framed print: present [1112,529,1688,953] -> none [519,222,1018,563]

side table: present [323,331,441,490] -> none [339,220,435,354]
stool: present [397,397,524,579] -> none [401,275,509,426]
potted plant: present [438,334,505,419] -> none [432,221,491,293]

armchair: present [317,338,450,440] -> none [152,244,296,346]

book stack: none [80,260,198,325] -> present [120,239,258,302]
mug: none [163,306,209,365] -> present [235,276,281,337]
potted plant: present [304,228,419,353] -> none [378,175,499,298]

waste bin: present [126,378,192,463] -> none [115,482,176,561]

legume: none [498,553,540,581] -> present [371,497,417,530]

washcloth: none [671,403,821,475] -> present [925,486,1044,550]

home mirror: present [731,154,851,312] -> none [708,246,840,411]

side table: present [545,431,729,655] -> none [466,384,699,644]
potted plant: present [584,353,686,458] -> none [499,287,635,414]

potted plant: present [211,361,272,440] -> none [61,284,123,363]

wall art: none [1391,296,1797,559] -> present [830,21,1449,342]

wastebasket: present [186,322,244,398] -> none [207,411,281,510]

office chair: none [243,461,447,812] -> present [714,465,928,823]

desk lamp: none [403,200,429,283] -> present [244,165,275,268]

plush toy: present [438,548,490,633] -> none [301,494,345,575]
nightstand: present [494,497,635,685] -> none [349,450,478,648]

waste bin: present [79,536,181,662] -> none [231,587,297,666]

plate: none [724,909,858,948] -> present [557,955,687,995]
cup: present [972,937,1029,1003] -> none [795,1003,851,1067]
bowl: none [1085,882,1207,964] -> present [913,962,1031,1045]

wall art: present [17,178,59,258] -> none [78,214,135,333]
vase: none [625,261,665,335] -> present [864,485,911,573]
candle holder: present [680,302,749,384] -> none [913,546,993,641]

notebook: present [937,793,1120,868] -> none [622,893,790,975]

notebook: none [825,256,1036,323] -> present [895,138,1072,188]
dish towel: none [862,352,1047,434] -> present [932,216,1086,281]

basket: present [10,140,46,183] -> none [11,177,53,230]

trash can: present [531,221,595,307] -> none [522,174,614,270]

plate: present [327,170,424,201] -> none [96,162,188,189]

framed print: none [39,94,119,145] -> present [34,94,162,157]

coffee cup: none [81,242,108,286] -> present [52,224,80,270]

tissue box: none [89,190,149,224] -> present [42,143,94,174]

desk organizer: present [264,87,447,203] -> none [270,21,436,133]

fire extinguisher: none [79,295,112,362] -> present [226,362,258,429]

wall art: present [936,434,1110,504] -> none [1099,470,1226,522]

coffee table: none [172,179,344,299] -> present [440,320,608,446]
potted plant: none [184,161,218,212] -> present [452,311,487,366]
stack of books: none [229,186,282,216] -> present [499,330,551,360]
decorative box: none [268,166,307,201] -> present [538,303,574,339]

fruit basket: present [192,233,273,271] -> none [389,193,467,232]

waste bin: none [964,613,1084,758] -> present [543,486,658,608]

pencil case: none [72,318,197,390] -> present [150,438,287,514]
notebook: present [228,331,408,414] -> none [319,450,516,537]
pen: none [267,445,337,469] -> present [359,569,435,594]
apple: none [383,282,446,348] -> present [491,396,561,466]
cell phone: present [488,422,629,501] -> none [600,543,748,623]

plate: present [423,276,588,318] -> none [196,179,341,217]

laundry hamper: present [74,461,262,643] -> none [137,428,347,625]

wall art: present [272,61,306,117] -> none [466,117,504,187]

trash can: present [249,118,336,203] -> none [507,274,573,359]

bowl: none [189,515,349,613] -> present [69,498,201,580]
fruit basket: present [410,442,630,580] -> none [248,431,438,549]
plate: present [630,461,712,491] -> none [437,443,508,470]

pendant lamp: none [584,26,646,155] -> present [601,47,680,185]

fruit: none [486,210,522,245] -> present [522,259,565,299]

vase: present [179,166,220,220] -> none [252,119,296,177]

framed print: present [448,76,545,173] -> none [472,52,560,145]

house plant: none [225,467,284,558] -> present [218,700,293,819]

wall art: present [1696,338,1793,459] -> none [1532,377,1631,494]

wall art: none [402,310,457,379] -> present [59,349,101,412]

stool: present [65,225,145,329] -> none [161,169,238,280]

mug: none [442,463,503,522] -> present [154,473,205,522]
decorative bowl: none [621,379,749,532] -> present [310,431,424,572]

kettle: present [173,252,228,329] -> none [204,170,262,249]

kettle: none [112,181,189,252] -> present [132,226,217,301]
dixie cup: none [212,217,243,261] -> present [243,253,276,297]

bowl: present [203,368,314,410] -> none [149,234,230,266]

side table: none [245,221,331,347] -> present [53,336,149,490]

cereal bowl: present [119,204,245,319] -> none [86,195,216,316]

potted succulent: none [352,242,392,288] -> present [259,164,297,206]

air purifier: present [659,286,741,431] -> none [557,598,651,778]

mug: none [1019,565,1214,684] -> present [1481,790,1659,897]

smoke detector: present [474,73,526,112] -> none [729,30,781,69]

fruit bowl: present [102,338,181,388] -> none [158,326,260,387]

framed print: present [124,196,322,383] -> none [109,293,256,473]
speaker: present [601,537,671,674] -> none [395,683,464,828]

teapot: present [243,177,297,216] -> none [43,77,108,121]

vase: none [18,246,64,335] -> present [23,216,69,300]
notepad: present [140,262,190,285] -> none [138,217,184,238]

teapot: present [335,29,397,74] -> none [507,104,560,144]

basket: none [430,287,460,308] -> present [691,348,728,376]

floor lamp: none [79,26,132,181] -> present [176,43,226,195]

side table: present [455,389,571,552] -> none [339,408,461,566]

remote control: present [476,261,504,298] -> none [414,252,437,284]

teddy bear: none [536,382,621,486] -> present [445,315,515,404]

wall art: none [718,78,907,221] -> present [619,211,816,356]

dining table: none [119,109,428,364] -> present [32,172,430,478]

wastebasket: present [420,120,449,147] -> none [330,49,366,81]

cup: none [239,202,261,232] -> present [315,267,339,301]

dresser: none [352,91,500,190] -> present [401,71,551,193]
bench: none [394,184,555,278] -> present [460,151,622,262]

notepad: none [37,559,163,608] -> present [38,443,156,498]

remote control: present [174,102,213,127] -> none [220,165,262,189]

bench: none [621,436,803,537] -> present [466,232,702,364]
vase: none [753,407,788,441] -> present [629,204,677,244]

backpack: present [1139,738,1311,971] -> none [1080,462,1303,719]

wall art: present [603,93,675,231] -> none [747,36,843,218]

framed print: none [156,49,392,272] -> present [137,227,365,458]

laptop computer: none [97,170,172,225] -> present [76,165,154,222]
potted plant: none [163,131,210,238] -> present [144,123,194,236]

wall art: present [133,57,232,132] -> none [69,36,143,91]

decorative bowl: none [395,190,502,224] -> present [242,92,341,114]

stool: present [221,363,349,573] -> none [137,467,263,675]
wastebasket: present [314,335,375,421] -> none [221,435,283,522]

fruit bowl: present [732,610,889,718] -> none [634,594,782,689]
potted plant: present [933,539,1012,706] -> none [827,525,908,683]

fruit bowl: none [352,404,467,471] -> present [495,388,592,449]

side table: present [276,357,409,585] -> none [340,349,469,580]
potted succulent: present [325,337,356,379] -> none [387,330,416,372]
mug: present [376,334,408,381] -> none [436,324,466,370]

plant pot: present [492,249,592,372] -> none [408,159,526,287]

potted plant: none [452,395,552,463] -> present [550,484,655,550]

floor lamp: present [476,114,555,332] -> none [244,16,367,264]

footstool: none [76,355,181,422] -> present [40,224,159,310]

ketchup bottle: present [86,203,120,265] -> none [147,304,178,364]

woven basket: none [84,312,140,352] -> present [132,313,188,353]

****************************************

The task ::
Above are the records. Copy the lines beginning at the one that has "potted plant: present [933,539,1012,706]" and ending with the one that has "mug: present [376,334,408,381]", unchanged.

Response to this task ::
potted plant: present [933,539,1012,706] -> none [827,525,908,683]

fruit bowl: none [352,404,467,471] -> present [495,388,592,449]

side table: present [276,357,409,585] -> none [340,349,469,580]
potted succulent: present [325,337,356,379] -> none [387,330,416,372]
mug: present [376,334,408,381] -> none [436,324,466,370]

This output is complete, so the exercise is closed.